▶ [EXERCISE OBJECTIVE] Your answer is the lines below, exactly, from the one that contains "middle dip: (709, 419)" through the one that contains "pinky pip: (692, 425)", both included.

▶ [PROVIDED ENTRIES]
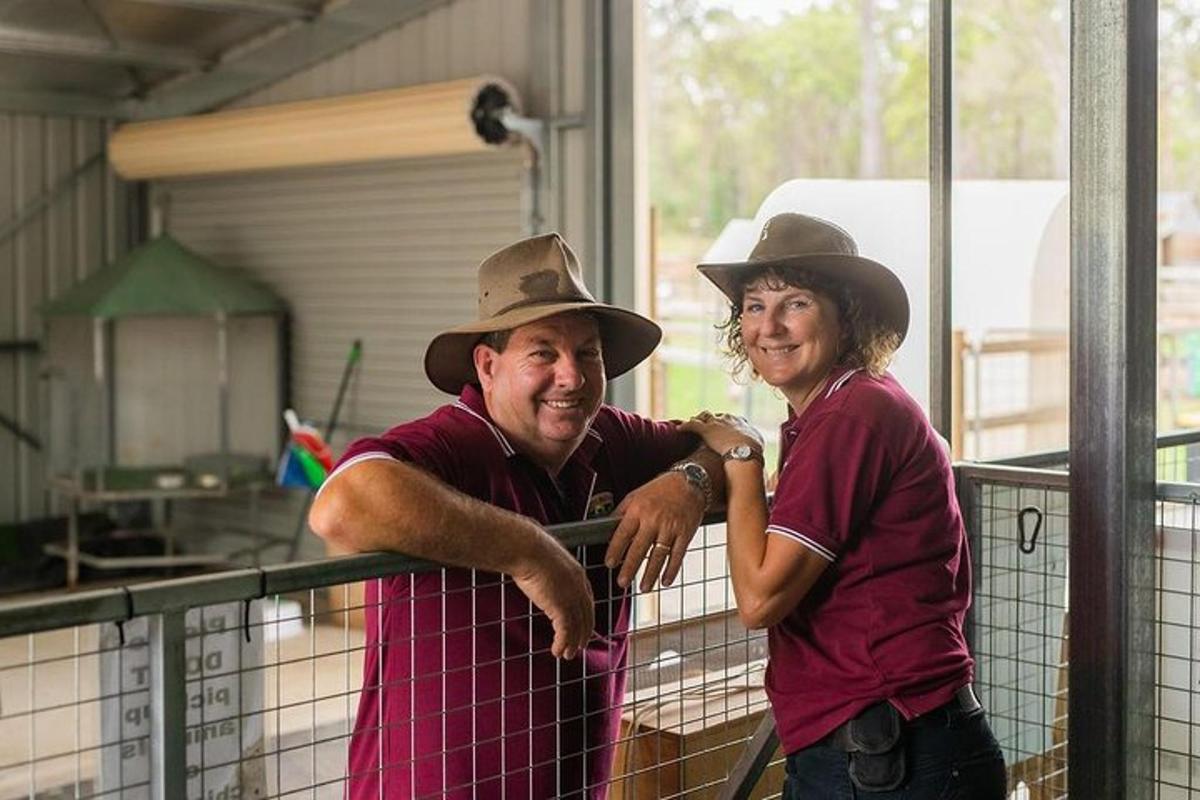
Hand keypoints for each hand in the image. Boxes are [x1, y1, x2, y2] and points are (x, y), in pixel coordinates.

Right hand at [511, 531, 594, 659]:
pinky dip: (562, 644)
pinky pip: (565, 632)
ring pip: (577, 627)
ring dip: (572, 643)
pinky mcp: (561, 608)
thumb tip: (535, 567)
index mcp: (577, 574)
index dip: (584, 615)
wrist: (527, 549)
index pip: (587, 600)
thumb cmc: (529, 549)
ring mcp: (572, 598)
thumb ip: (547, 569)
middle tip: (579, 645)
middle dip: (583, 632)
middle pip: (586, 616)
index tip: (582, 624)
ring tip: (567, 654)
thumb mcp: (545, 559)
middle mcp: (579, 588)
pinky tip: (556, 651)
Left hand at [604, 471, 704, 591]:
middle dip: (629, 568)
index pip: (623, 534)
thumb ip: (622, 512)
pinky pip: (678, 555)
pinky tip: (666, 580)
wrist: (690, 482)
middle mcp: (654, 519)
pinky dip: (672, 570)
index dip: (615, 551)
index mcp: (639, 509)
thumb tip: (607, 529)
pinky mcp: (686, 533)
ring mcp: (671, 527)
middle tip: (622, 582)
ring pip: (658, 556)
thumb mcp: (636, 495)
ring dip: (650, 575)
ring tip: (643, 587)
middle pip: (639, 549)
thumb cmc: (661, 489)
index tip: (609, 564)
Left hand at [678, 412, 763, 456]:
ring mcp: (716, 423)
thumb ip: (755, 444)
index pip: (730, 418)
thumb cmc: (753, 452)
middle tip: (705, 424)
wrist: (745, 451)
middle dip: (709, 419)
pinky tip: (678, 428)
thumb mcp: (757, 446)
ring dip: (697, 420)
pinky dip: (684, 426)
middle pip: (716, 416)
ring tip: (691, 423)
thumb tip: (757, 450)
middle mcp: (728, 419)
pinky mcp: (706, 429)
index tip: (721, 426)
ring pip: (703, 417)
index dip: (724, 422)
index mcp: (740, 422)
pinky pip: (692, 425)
* * *
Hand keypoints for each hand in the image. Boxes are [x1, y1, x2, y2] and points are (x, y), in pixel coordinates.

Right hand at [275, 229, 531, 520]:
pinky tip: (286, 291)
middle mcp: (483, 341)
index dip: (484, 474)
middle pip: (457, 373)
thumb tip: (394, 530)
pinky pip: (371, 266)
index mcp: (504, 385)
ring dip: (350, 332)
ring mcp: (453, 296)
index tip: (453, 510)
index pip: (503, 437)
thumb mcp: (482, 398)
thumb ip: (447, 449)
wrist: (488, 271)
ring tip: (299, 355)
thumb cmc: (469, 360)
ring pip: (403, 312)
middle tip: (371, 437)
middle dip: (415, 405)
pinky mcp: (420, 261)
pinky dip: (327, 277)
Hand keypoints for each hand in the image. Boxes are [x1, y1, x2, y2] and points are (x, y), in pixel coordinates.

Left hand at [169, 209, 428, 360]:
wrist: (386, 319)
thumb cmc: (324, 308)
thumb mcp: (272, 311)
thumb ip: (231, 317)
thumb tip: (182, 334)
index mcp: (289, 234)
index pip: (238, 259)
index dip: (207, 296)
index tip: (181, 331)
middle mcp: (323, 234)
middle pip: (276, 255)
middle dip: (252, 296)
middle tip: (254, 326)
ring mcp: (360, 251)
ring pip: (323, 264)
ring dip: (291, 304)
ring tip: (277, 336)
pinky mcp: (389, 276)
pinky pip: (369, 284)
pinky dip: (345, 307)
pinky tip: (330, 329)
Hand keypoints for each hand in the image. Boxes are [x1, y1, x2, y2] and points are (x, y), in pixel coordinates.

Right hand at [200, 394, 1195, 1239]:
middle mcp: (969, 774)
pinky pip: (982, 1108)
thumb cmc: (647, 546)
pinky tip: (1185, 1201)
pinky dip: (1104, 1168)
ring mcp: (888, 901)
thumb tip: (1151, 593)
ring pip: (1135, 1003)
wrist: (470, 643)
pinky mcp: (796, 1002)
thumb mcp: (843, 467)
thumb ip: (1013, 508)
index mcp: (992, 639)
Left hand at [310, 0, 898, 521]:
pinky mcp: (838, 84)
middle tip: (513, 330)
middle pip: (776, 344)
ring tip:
--
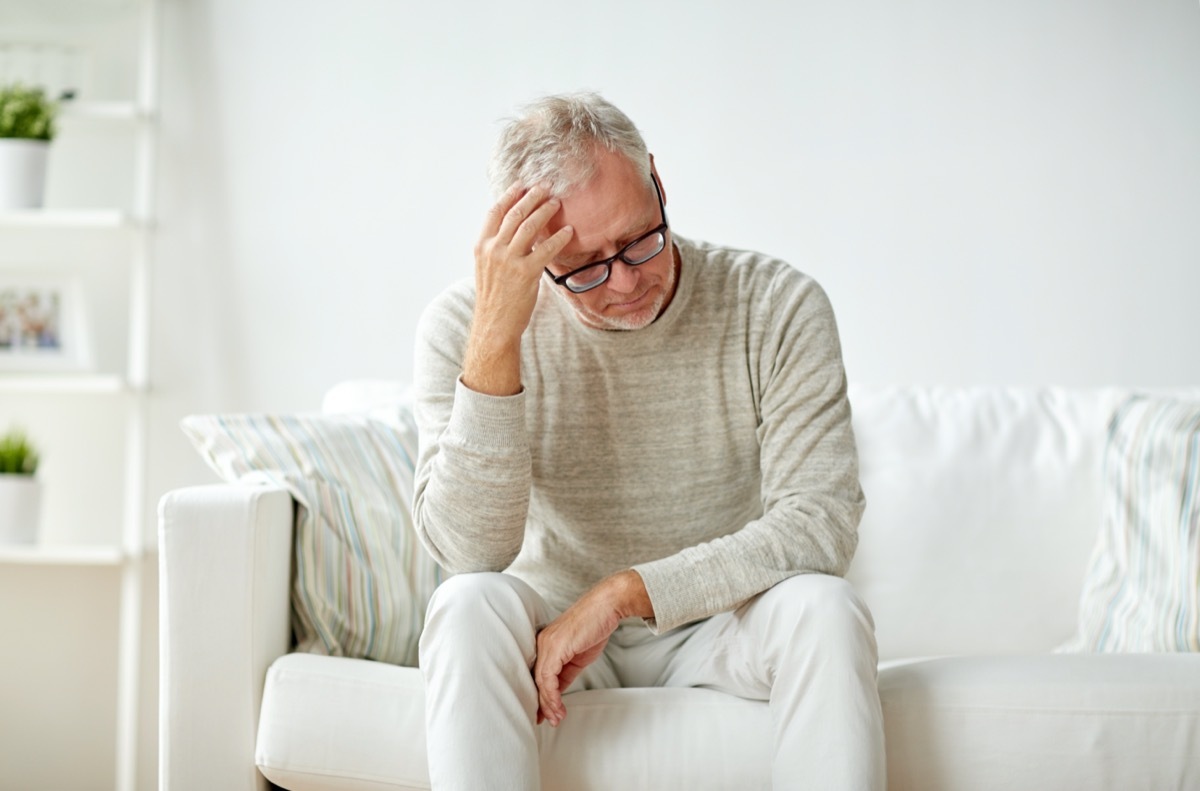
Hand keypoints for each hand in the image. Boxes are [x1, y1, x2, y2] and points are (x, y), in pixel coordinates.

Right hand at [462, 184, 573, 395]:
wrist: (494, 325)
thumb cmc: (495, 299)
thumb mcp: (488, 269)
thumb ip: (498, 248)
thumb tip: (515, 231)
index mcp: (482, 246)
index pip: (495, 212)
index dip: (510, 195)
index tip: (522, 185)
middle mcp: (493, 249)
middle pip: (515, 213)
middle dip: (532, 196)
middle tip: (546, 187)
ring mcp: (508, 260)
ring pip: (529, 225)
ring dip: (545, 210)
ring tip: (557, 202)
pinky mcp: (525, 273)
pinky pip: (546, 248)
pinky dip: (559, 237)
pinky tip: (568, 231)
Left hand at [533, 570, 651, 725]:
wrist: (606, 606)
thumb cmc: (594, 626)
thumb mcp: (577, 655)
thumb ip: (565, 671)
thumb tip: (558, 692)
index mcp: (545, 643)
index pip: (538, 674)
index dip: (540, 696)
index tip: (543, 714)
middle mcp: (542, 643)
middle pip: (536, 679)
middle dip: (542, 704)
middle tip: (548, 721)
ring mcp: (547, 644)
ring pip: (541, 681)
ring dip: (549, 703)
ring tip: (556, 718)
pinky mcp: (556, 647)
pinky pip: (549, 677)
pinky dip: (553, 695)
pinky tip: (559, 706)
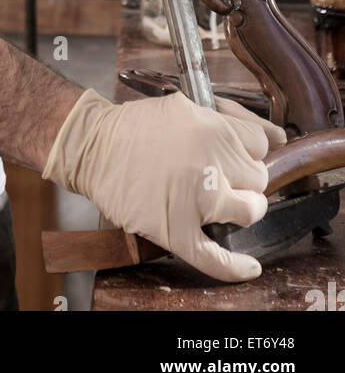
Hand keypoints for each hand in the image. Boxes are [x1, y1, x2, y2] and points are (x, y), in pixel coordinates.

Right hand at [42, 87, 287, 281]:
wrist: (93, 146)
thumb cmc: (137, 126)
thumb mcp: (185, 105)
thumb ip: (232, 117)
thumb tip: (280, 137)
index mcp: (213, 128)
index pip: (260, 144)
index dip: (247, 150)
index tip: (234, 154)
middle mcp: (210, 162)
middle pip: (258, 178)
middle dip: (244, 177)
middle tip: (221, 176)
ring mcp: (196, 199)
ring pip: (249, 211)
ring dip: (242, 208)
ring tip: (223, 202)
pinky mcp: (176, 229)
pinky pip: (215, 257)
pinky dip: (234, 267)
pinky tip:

▶ [ANSWER BOX]
middle dip: (709, 419)
pinky tip: (678, 428)
thumb mcp: (757, 446)
ring dip: (697, 420)
pinky dip: (684, 426)
middle pip: (716, 416)
ring tip: (691, 423)
thumb tip: (757, 450)
middle mcp: (728, 419)
pinky mcp: (706, 429)
index tip: (721, 426)
ring pip: (703, 417)
index dip: (724, 422)
index mcp: (740, 422)
pinky pip: (692, 425)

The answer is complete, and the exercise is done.